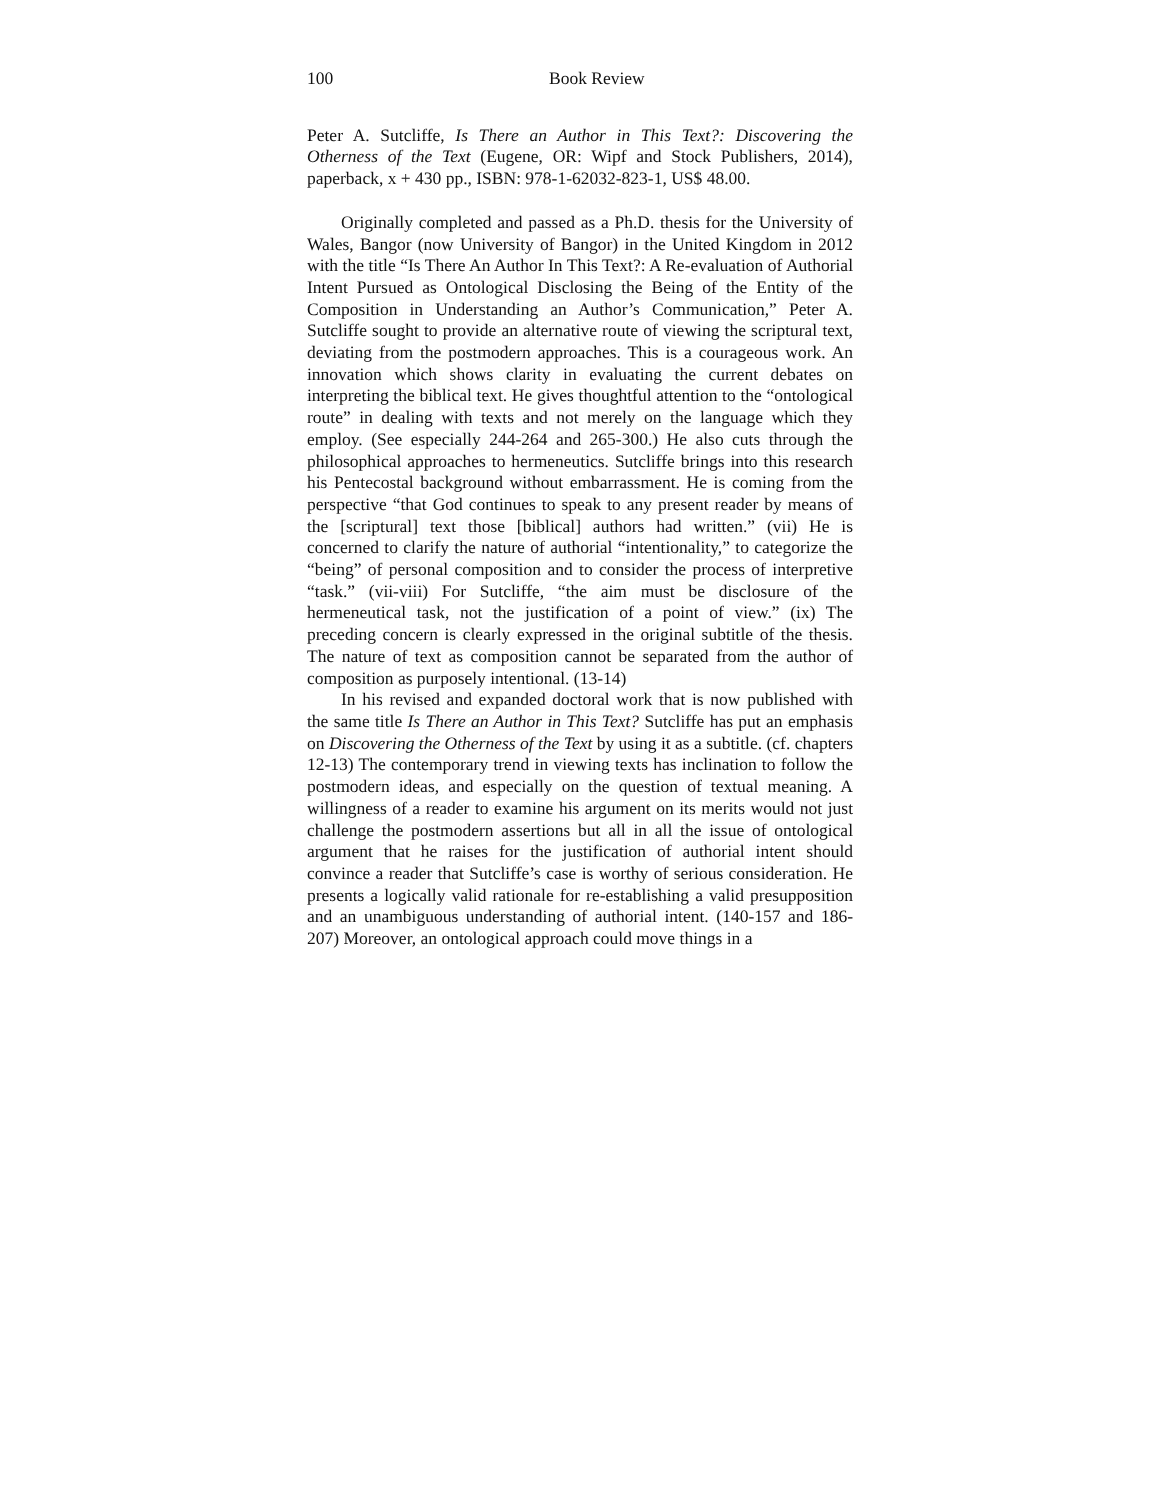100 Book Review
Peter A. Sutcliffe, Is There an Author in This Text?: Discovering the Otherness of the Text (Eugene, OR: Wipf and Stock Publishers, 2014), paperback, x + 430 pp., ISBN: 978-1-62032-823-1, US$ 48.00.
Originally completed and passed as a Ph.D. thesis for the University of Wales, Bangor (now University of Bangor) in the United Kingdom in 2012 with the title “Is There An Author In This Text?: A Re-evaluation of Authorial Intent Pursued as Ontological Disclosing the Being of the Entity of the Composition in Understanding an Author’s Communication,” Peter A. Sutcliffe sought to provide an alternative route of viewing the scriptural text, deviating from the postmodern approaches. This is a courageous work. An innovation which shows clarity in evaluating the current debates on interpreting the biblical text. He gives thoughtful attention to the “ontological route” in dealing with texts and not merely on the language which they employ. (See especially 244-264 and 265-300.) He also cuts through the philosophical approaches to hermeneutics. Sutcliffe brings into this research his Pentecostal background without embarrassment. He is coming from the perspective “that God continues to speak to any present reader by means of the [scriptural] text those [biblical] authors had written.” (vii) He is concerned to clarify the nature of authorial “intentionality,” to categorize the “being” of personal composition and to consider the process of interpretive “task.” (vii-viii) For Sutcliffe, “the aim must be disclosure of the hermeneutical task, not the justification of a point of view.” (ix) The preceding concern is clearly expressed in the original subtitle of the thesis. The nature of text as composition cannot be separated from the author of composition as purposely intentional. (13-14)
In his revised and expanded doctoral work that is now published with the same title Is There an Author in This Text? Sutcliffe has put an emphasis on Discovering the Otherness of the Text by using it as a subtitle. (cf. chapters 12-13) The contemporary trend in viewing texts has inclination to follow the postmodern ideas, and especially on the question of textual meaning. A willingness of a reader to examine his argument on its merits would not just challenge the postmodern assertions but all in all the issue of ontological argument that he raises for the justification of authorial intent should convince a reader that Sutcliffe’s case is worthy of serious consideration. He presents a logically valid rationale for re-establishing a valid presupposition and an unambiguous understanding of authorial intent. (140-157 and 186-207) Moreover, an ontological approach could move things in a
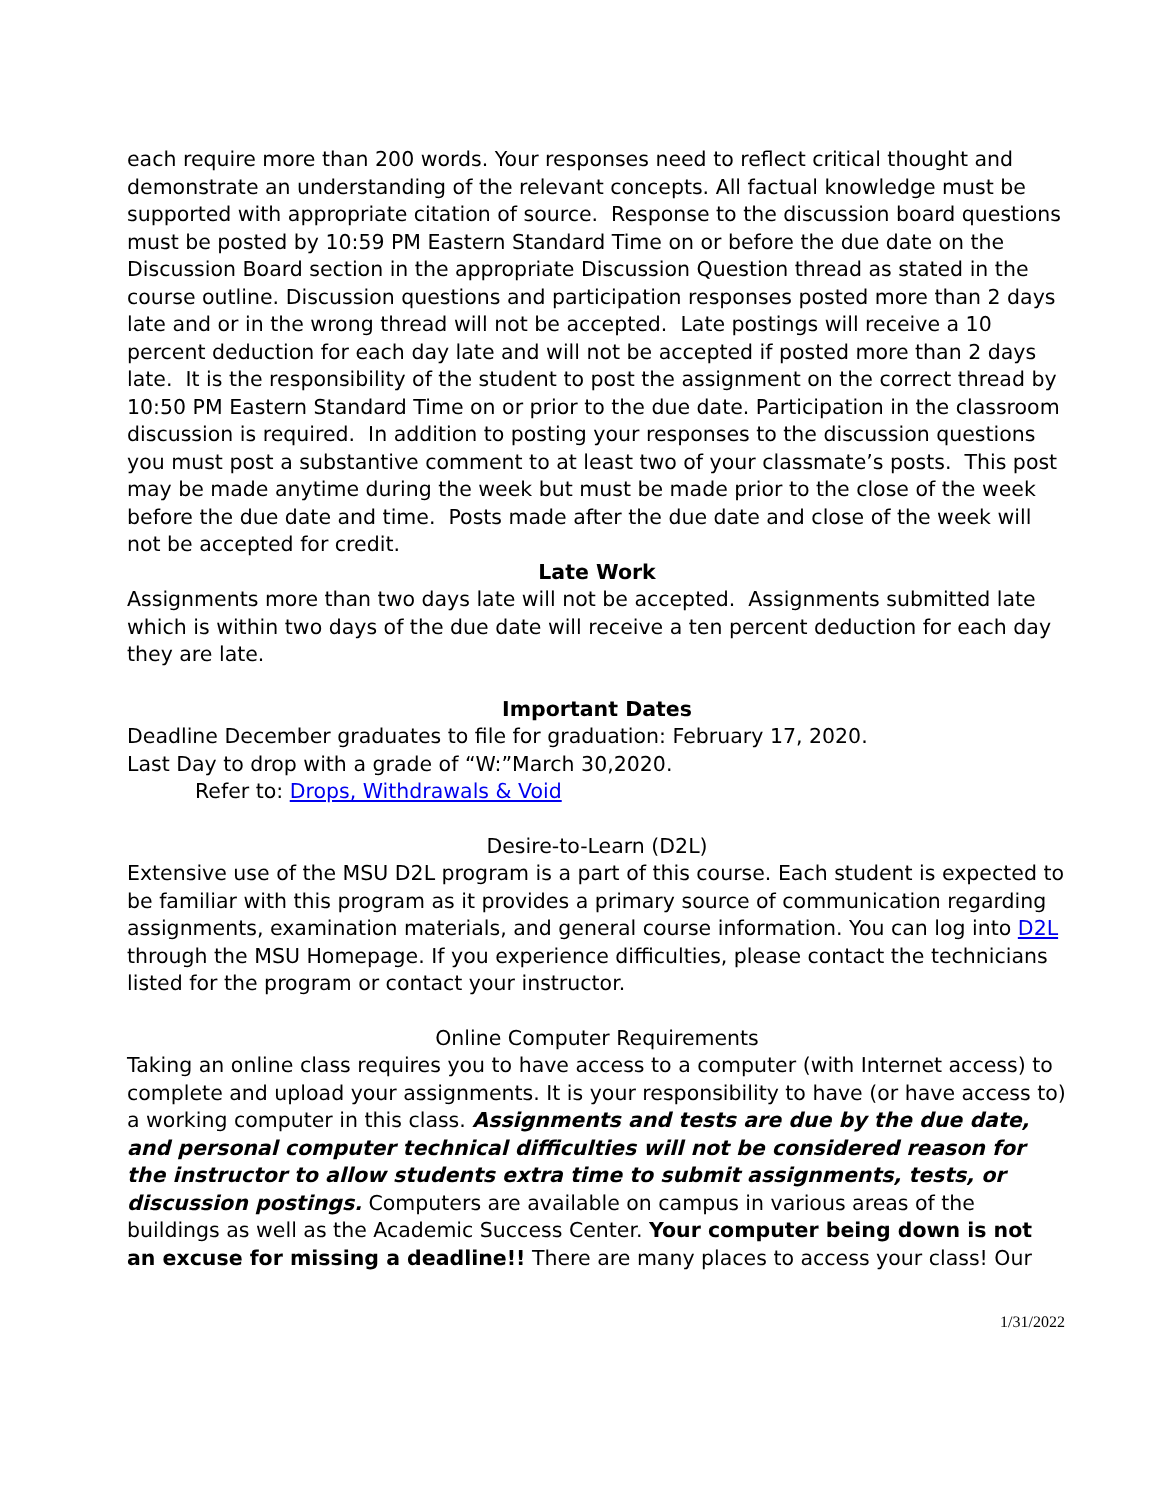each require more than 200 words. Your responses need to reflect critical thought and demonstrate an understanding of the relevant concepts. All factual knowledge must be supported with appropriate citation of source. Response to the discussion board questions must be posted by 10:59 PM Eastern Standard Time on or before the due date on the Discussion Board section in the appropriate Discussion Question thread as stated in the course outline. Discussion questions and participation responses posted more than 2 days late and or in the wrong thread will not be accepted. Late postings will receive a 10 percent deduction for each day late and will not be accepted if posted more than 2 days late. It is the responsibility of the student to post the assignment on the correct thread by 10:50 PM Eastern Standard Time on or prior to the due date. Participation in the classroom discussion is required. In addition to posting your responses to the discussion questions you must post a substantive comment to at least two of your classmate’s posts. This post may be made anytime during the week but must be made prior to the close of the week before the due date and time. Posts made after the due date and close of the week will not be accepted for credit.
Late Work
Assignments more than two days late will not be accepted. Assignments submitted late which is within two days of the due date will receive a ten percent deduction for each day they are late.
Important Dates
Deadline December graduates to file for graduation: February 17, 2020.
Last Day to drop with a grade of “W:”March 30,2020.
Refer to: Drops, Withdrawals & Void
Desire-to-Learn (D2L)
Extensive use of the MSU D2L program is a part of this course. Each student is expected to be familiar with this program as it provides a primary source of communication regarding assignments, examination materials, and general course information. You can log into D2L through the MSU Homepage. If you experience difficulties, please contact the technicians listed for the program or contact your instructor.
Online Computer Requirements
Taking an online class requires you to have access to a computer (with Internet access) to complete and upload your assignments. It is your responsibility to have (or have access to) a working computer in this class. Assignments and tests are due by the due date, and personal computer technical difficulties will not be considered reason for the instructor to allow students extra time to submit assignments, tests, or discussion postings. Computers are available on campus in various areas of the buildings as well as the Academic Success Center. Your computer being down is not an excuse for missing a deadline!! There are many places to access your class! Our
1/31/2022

* * *

• [Exercise goal]
Reproduce all of the entries exactly as they appear, though any picture they include must be omitted.

• [Response]
100 Book Review
Peter A. Sutcliffe, Is There an Author in This Text?: Discovering the Otherness of the Text (Eugene, OR: Wipf and Stock Publishers, 2014), paperback, x + 430 pp., ISBN: 978-1-62032-823-1, US$ 48.00.
Originally completed and passed as a Ph.D. thesis for the University of Wales, Bangor (now University of Bangor) in the United Kingdom in 2012 with the title “Is There An Author In This Text?: A Re-evaluation of Authorial Intent Pursued as Ontological Disclosing the Being of the Entity of the Composition in Understanding an Author’s Communication,” Peter A. Sutcliffe sought to provide an alternative route of viewing the scriptural text, deviating from the postmodern approaches. This is a courageous work. An innovation which shows clarity in evaluating the current debates on interpreting the biblical text. He gives thoughtful attention to the “ontological route” in dealing with texts and not merely on the language which they employ. (See especially 244-264 and 265-300.) He also cuts through the philosophical approaches to hermeneutics. Sutcliffe brings into this research his Pentecostal background without embarrassment. He is coming from the perspective “that God continues to speak to any present reader by means of the [scriptural] text those [biblical] authors had written.” (vii) He is concerned to clarify the nature of authorial “intentionality,” to categorize the “being” of personal composition and to consider the process of interpretive “task.” (vii-viii) For Sutcliffe, “the aim must be disclosure of the hermeneutical task, not the justification of a point of view.” (ix) The preceding concern is clearly expressed in the original subtitle of the thesis. The nature of text as composition cannot be separated from the author of composition as purposely intentional. (13-14)
In his revised and expanded doctoral work that is now published with the same title Is There an Author in This Text? Sutcliffe has put an emphasis on Discovering the Otherness of the Text by using it as a subtitle. (cf. chapters 12-13) The contemporary trend in viewing texts has inclination to follow the postmodern ideas, and especially on the question of textual meaning. A willingness of a reader to examine his argument on its merits would not just challenge the postmodern assertions but all in all the issue of ontological argument that he raises for the justification of authorial intent should convince a reader that Sutcliffe’s case is worthy of serious consideration. He presents a logically valid rationale for re-establishing a valid presupposition and an unambiguous understanding of authorial intent. (140-157 and 186-207) Moreover, an ontological approach could move things in a
each require more than 200 words. Your responses need to reflect critical thought and demonstrate an understanding of the relevant concepts. All factual knowledge must be supported with appropriate citation of source. Response to the discussion board questions must be posted by 10:59 PM Eastern Standard Time on or before the due date on the Discussion Board section in the appropriate Discussion Question thread as stated in the course outline. Discussion questions and participation responses posted more than 2 days late and or in the wrong thread will not be accepted. Late postings will receive a 10 percent deduction for each day late and will not be accepted if posted more than 2 days late. It is the responsibility of the student to post the assignment on the correct thread by 10:50 PM Eastern Standard Time on or prior to the due date. Participation in the classroom discussion is required. In addition to posting your responses to the discussion questions you must post a substantive comment to at least two of your classmate’s posts. This post may be made anytime during the week but must be made prior to the close of the week before the due date and time. Posts made after the due date and close of the week will not be accepted for credit.
Late Work
Assignments more than two days late will not be accepted. Assignments submitted late which is within two days of the due date will receive a ten percent deduction for each day they are late.
Important Dates
Deadline December graduates to file for graduation: February 17, 2020.
Last Day to drop with a grade of “W:”March 30,2020.
Refer to: Drops, Withdrawals & Void
Desire-to-Learn (D2L)
Extensive use of the MSU D2L program is a part of this course. Each student is expected to be familiar with this program as it provides a primary source of communication regarding assignments, examination materials, and general course information. You can log into D2L through the MSU Homepage. If you experience difficulties, please contact the technicians listed for the program or contact your instructor.
Online Computer Requirements
Taking an online class requires you to have access to a computer (with Internet access) to complete and upload your assignments. It is your responsibility to have (or have access to) a working computer in this class. Assignments and tests are due by the due date, and personal computer technical difficulties will not be considered reason for the instructor to allow students extra time to submit assignments, tests, or discussion postings. Computers are available on campus in various areas of the buildings as well as the Academic Success Center. Your computer being down is not an excuse for missing a deadline!! There are many places to access your class! Our
1/31/2022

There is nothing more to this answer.